Amita Kuttner claimed that online text reading ‘she’ instead of ‘they’ illustrated a ‘system of oppression.‘ Now the party’s president has resigned, and the movement is in chaos.

· 7 min read
Captiongate: How a Single Zoom Call Propelled Canada’s Greens Into Pronoun Meltdown
Green Party of Canada leader Amita Kuttner, who self-describes as non-binary, transgender, and pansexual, appears on a public September 3rd Zoom call.

Green parties have become a significant political force in many Western nations and sub-national jurisdictions. While “Green”-branded platforms vary from one part of the world to the next, they all typically draw in heterodox left-of-centre political figures who trumpet ecological sustainability, grassroots democracy, and social justice through non-violent means. In some nations, such as Finland, Germany, Ireland, and Austria, Greens have gained cabinet representation and membership in ruling coalitions. In Latvia, Green politicians have even served as prime minister and head of state.

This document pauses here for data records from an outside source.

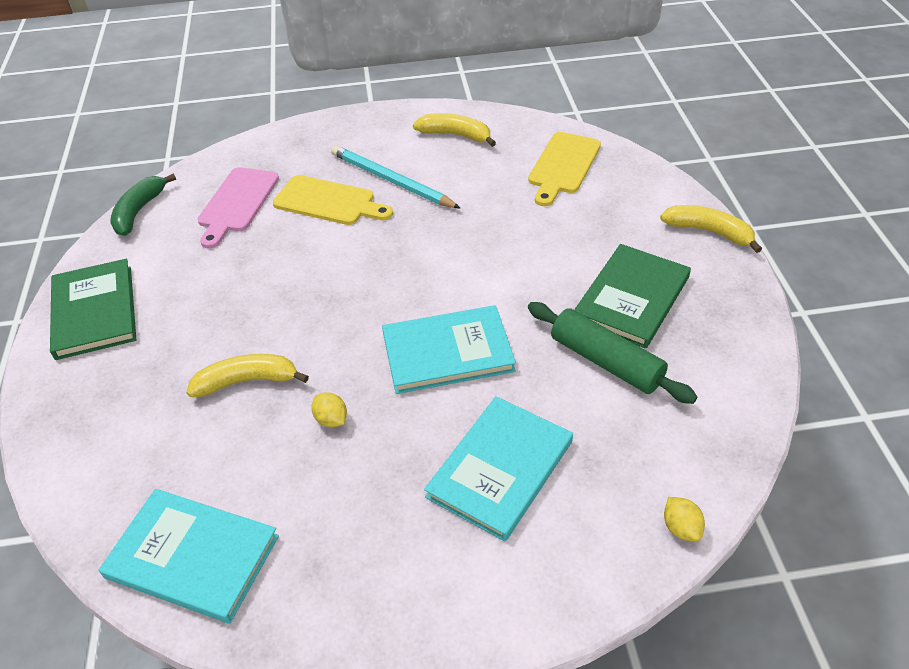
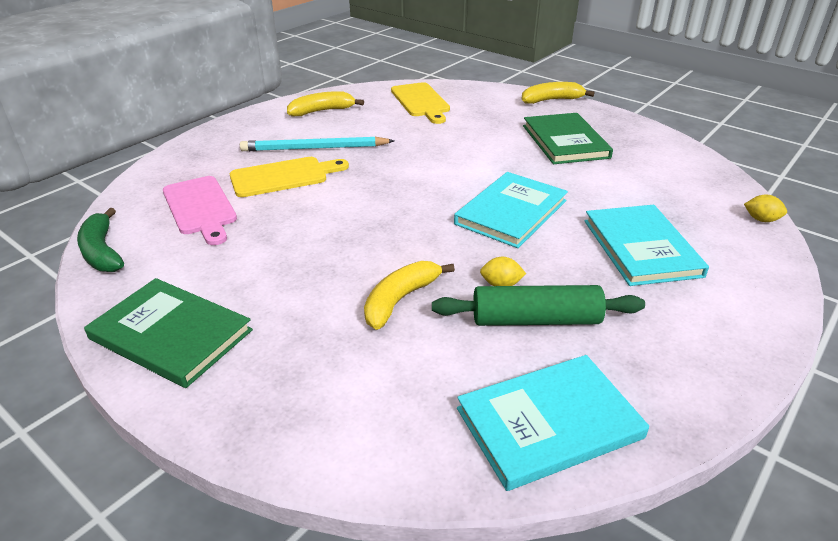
camera: 45 degrees left, 10 degrees down
(606, 362) = (603, 173): green rolling pin -> green rolling pin (536, 320)

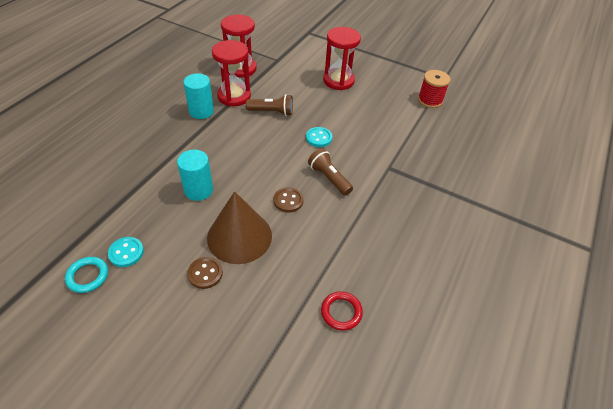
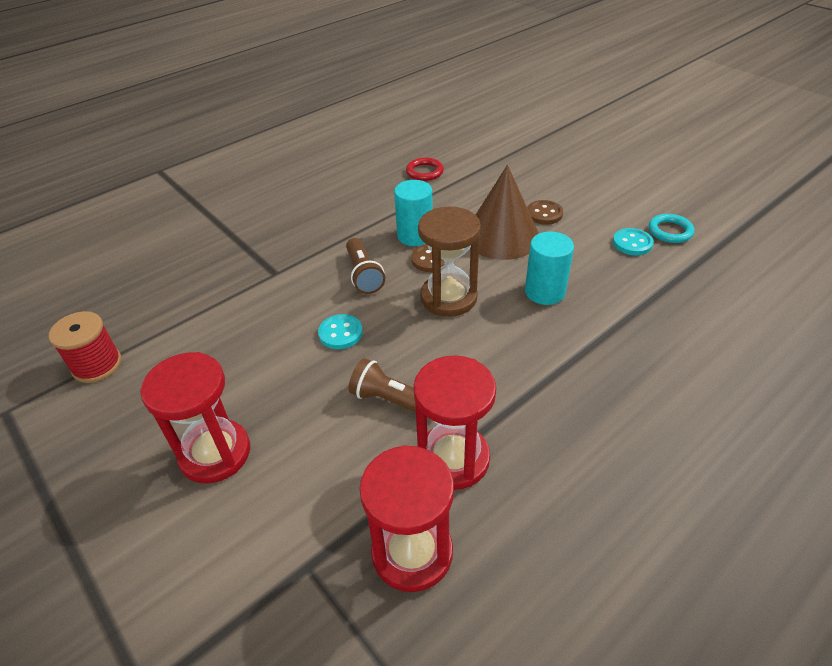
camera: 155 degrees left, 5 degrees down
(201, 111) = (527, 432): turquoise cylinder -> turquoise cylinder (415, 236)
(263, 173) = (448, 298): none -> brown hourglass

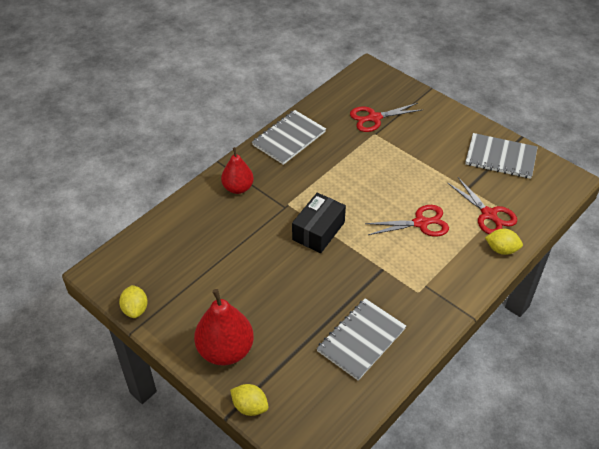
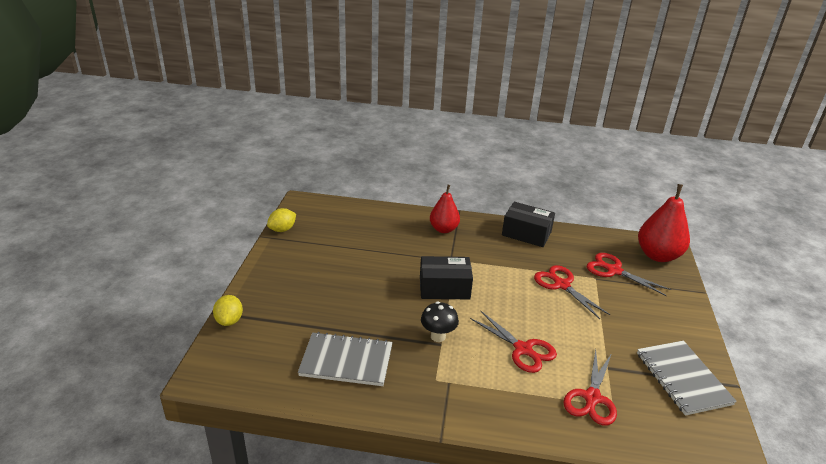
camera: 55 degrees right, 15 degrees down
(225, 350) = (276, 286): red pear -> red pear (658, 255)
(289, 138) = (526, 234): grey notebook -> black box
(367, 157) = (561, 284): none -> red scissors
(373, 266) = (438, 336): none -> black mushroom
(501, 249) = (555, 427): yellow lemon -> none

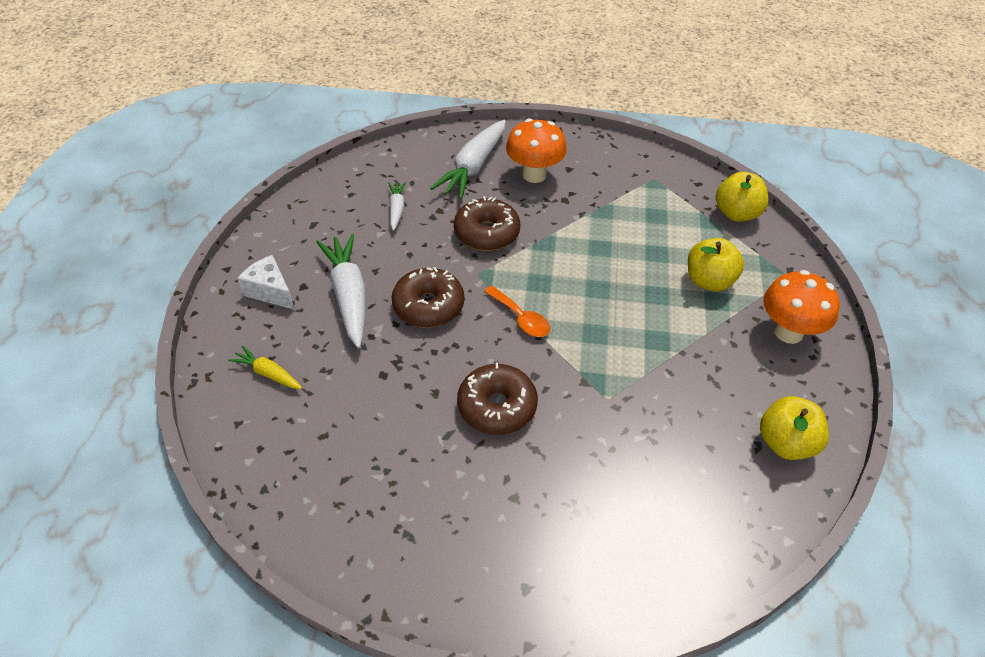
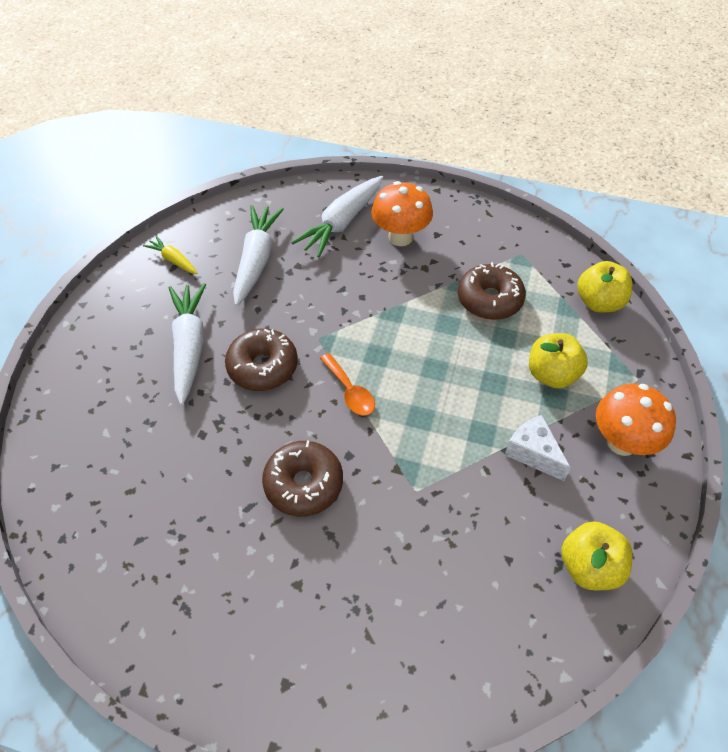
camera: 10 degrees right, 5 degrees up
(268, 373) = (94, 418): yellow carrot -> yellow carrot (173, 260)
(270, 291) = (117, 332): white cheese -> white cheese (533, 453)
(396, 209) = (256, 260): white carrot -> white carrot, size x1.93
(486, 233) = (338, 295): brown donut -> brown donut (489, 300)

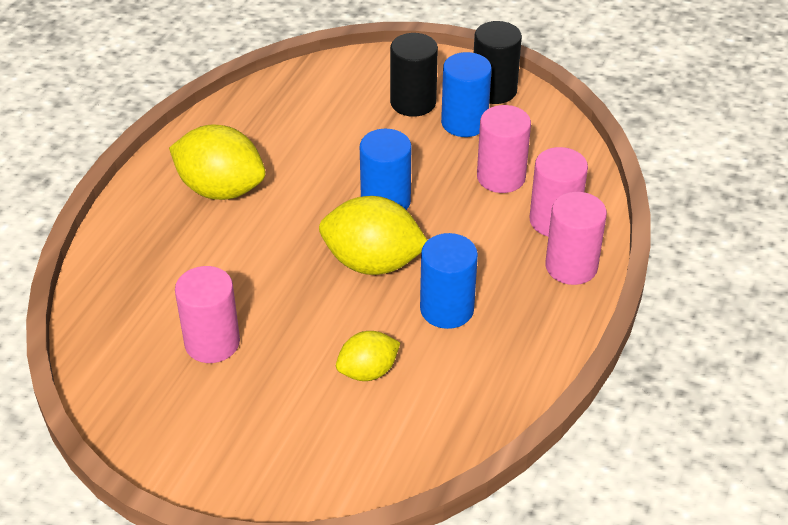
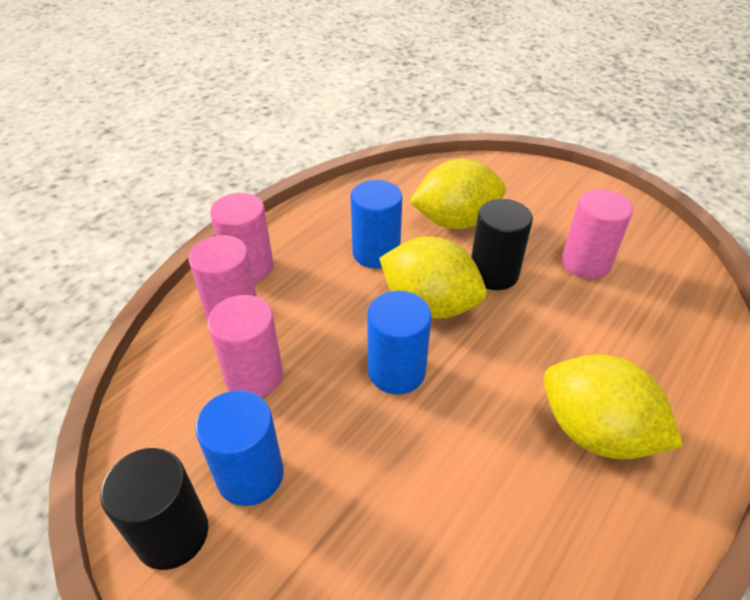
camera: 165 degrees left, 0 degrees up
(368, 371) = (455, 221): yellow lemon -> yellow lemon, size x1.71
(413, 102) = (303, 537): black cylinder -> black cylinder (493, 273)

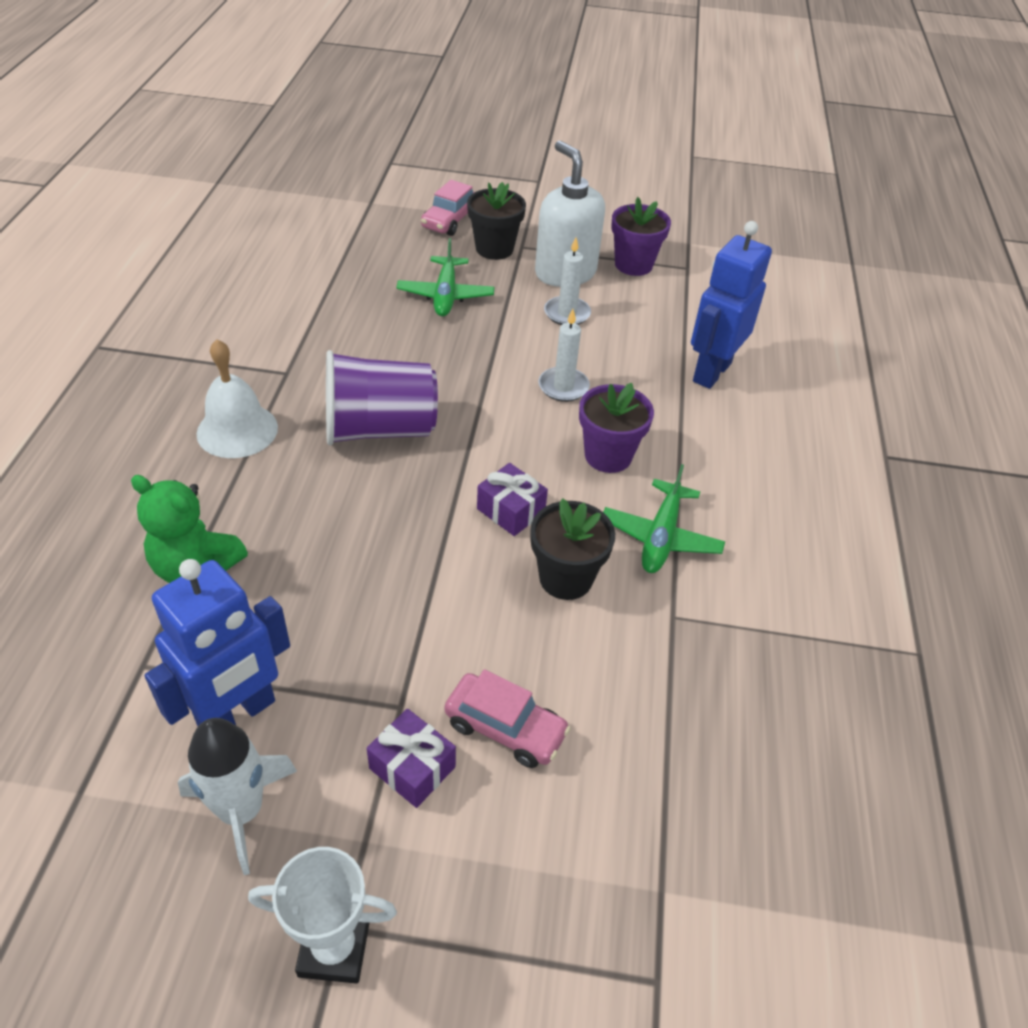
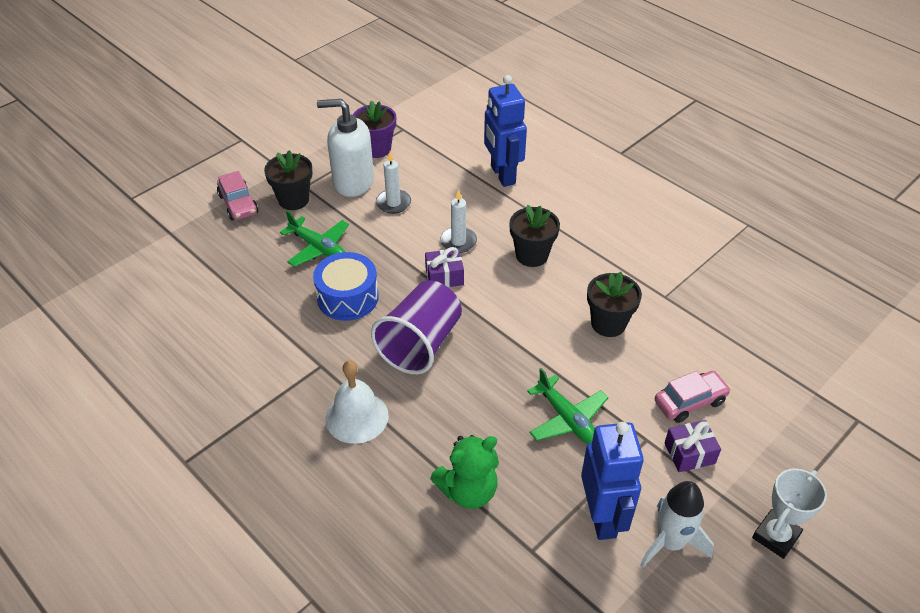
camera: 50 degrees left, 0 degrees up
(396, 346) = (348, 297): none -> blue drum
(511, 510) = (540, 319): purple gift -> purple gift (444, 276)
(608, 456) = (532, 255): purple flower pot -> black flower pot
(660, 537) = (608, 269): green plane -> green plane (567, 419)

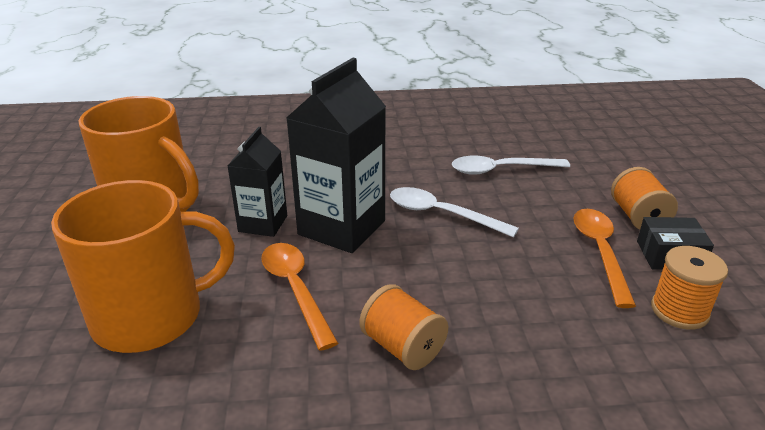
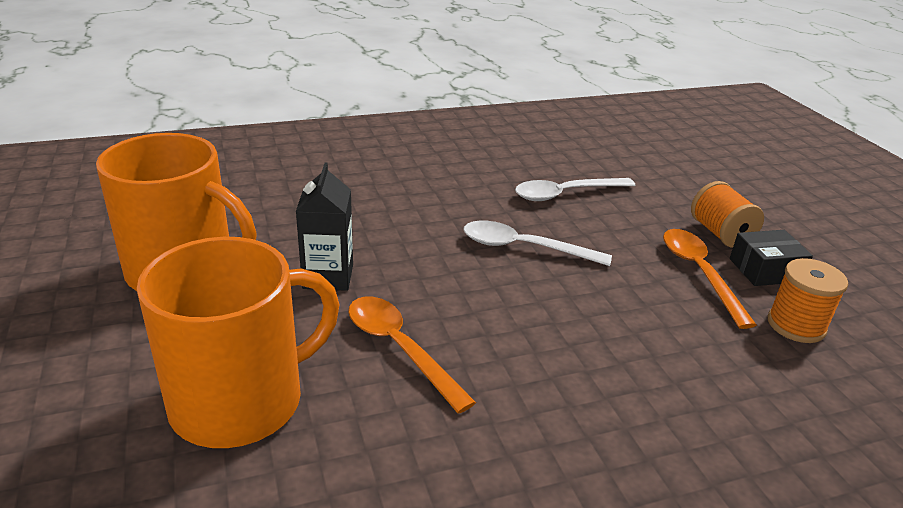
camera: 15 degrees left, 0 degrees up
(342, 227) = (421, 272): black carton -> none
(403, 347) = (545, 398): orange spool -> none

One might think that Canada, a country whose progressive ranks have long exhibited strong environmentalist tendencies, would feature prominently in the Green movement. But that’s not the case, in large part because Canada’s first-past-the-post electoral system makes it difficult for small parties to gain parliamentary representation unless they focus their appeal along narrow regional lines (as the Bloc Québécois has done in French-speaking Quebec since the early 1990s). Out of 338 Members of Parliament, Canada’s Greens have never had more than three MPs. They currently have two. And, for reasons described below, that number may soon be zero.

Another problem for the Greens has been leadership. From 2006 to 2019, the Green Party of Canada was led by a former environmental lawyer and Sierra Club Canada director named Elizabeth May—an affable but occasionally bumbling figure who’s made a number of front-page gaffes. In 2011, she promoted pseudo-scientific theories to the effect that WiFi internet signals might give people cancer and kill “pollinating insects.” The party has been home to anti-fluoridation activists, as well as proponents of crackpot Russian theories about “abiogenic oil.” A 2013 draft version of the party’s platform called for government-subsidized homeopathy. Two years after that, an apparently drunken May stood up at Ottawa’s annual Press Gallery dinner and delivered a bizarre homage to a returning Guantanamo prisoner named Omar Khadr, whom she said had “more class” than the national government’s “whole fucking cabinet.” In the 2019 federal election, May played to Range Rover environmentalists with sanctimonious boasts about how she always used a reusable coffee cup, metal straw, and “my own bamboo utensils” as a means to avoid using disposable products—but then blamed her staff when it was discovered that a photo of her holding a single-use cup had been edited to make it look as if she were holding the reusable variety.